How to complete this task: The entries should be restated word for word.

(Stored items from a collection)

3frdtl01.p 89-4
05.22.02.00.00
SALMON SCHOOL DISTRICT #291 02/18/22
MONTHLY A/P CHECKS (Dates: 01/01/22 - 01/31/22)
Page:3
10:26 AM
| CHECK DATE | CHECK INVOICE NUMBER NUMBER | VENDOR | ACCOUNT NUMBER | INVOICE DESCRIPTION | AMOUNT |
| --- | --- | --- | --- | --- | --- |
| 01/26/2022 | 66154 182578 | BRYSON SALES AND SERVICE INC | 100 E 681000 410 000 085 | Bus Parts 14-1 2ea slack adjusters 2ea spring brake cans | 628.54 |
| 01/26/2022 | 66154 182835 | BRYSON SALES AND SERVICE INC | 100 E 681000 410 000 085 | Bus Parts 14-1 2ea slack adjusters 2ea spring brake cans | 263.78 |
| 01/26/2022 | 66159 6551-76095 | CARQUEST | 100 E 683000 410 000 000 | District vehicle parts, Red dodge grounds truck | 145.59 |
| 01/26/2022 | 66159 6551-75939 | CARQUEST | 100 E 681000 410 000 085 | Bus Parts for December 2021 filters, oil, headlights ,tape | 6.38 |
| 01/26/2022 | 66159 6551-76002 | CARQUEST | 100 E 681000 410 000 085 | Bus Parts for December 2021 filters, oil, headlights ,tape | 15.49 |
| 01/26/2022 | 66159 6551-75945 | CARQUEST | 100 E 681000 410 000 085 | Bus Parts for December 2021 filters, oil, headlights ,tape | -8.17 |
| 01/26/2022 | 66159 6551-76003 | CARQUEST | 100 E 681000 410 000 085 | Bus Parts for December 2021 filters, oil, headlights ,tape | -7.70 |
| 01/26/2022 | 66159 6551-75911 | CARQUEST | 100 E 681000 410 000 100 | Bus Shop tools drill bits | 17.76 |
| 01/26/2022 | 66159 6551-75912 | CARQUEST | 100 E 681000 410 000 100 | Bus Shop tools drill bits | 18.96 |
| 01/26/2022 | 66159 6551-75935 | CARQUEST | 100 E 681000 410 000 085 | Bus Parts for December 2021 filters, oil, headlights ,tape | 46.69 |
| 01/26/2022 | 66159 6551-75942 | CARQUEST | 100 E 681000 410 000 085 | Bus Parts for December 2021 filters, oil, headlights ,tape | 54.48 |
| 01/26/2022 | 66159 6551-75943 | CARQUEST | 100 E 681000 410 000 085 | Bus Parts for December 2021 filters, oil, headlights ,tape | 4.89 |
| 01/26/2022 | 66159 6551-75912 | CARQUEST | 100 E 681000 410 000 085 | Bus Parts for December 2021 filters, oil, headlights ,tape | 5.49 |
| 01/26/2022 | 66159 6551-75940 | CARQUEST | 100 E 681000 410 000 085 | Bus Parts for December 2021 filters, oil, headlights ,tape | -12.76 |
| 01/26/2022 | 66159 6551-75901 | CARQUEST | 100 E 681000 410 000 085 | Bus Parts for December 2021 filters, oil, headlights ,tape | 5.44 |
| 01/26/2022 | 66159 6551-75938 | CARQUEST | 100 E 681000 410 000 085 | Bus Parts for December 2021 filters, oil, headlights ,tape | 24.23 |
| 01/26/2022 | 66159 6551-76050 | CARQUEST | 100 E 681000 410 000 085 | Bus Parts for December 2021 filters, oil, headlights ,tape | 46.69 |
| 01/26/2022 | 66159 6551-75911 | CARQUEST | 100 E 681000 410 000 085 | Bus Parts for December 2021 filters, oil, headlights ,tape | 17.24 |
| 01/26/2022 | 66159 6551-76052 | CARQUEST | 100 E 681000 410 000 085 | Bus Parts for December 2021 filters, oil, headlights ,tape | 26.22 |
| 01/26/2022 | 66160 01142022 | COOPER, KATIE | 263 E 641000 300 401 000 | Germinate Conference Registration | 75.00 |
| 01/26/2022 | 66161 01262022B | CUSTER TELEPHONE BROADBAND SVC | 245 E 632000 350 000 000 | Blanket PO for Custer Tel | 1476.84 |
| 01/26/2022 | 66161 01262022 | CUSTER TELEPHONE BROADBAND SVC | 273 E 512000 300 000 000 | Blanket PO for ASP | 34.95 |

Answer area:
3frdtl01.p 89-4
05.22.02.00.00
SALMON SCHOOL DISTRICT #291 02/18/22
MONTHLY A/P CHECKS (Dates: 01/01/22 - 01/31/22)
Page:3
10:26 AM
| CHECK DATE | CHECK INVOICE NUMBER NUMBER | VENDOR | ACCOUNT NUMBER | INVOICE DESCRIPTION | AMOUNT |
| --- | --- | --- | --- | --- | --- |
| 01/26/2022 | 66154 182578 | BRYSON SALES AND SERVICE INC | 100 E 681000 410 000 085 | Bus Parts 14-1 2ea slack adjusters 2ea spring brake cans | 628.54 |
| 01/26/2022 | 66154 182835 | BRYSON SALES AND SERVICE INC | 100 E 681000 410 000 085 | Bus Parts 14-1 2ea slack adjusters 2ea spring brake cans | 263.78 |
| 01/26/2022 | 66159 6551-76095 | CARQUEST | 100 E 683000 410 000 000 | District vehicle parts, Red dodge grounds truck | 145.59 |
| 01/26/2022 | 66159 6551-75939 | CARQUEST | 100 E 681000 410 000 085 | Bus Parts for December 2021 filters, oil, headlights ,tape | 6.38 |
| 01/26/2022 | 66159 6551-76002 | CARQUEST | 100 E 681000 410 000 085 | Bus Parts for December 2021 filters, oil, headlights ,tape | 15.49 |
| 01/26/2022 | 66159 6551-75945 | CARQUEST | 100 E 681000 410 000 085 | Bus Parts for December 2021 filters, oil, headlights ,tape | -8.17 |
| 01/26/2022 | 66159 6551-76003 | CARQUEST | 100 E 681000 410 000 085 | Bus Parts for December 2021 filters, oil, headlights ,tape | -7.70 |
| 01/26/2022 | 66159 6551-75911 | CARQUEST | 100 E 681000 410 000 100 | Bus Shop tools drill bits | 17.76 |
| 01/26/2022 | 66159 6551-75912 | CARQUEST | 100 E 681000 410 000 100 | Bus Shop tools drill bits | 18.96 |
| 01/26/2022 | 66159 6551-75935 | CARQUEST | 100 E 681000 410 000 085 | Bus Parts for December 2021 filters, oil, headlights ,tape | 46.69 |
| 01/26/2022 | 66159 6551-75942 | CARQUEST | 100 E 681000 410 000 085 | Bus Parts for December 2021 filters, oil, headlights ,tape | 54.48 |
| 01/26/2022 | 66159 6551-75943 | CARQUEST | 100 E 681000 410 000 085 | Bus Parts for December 2021 filters, oil, headlights ,tape | 4.89 |
| 01/26/2022 | 66159 6551-75912 | CARQUEST | 100 E 681000 410 000 085 | Bus Parts for December 2021 filters, oil, headlights ,tape | 5.49 |
| 01/26/2022 | 66159 6551-75940 | CARQUEST | 100 E 681000 410 000 085 | Bus Parts for December 2021 filters, oil, headlights ,tape | -12.76 |
| 01/26/2022 | 66159 6551-75901 | CARQUEST | 100 E 681000 410 000 085 | Bus Parts for December 2021 filters, oil, headlights ,tape | 5.44 |
| 01/26/2022 | 66159 6551-75938 | CARQUEST | 100 E 681000 410 000 085 | Bus Parts for December 2021 filters, oil, headlights ,tape | 24.23 |
| 01/26/2022 | 66159 6551-76050 | CARQUEST | 100 E 681000 410 000 085 | Bus Parts for December 2021 filters, oil, headlights ,tape | 46.69 |
| 01/26/2022 | 66159 6551-75911 | CARQUEST | 100 E 681000 410 000 085 | Bus Parts for December 2021 filters, oil, headlights ,tape | 17.24 |
| 01/26/2022 | 66159 6551-76052 | CARQUEST | 100 E 681000 410 000 085 | Bus Parts for December 2021 filters, oil, headlights ,tape | 26.22 |
| 01/26/2022 | 66160 01142022 | COOPER, KATIE | 263 E 641000 300 401 000 | Germinate Conference Registration | 75.00 |
| 01/26/2022 | 66161 01262022B | CUSTER TELEPHONE BROADBAND SVC | 245 E 632000 350 000 000 | Blanket PO for Custer Tel | 1476.84 |
| 01/26/2022 | 66161 01262022 | CUSTER TELEPHONE BROADBAND SVC | 273 E 512000 300 000 000 | Blanket PO for ASP | 34.95 |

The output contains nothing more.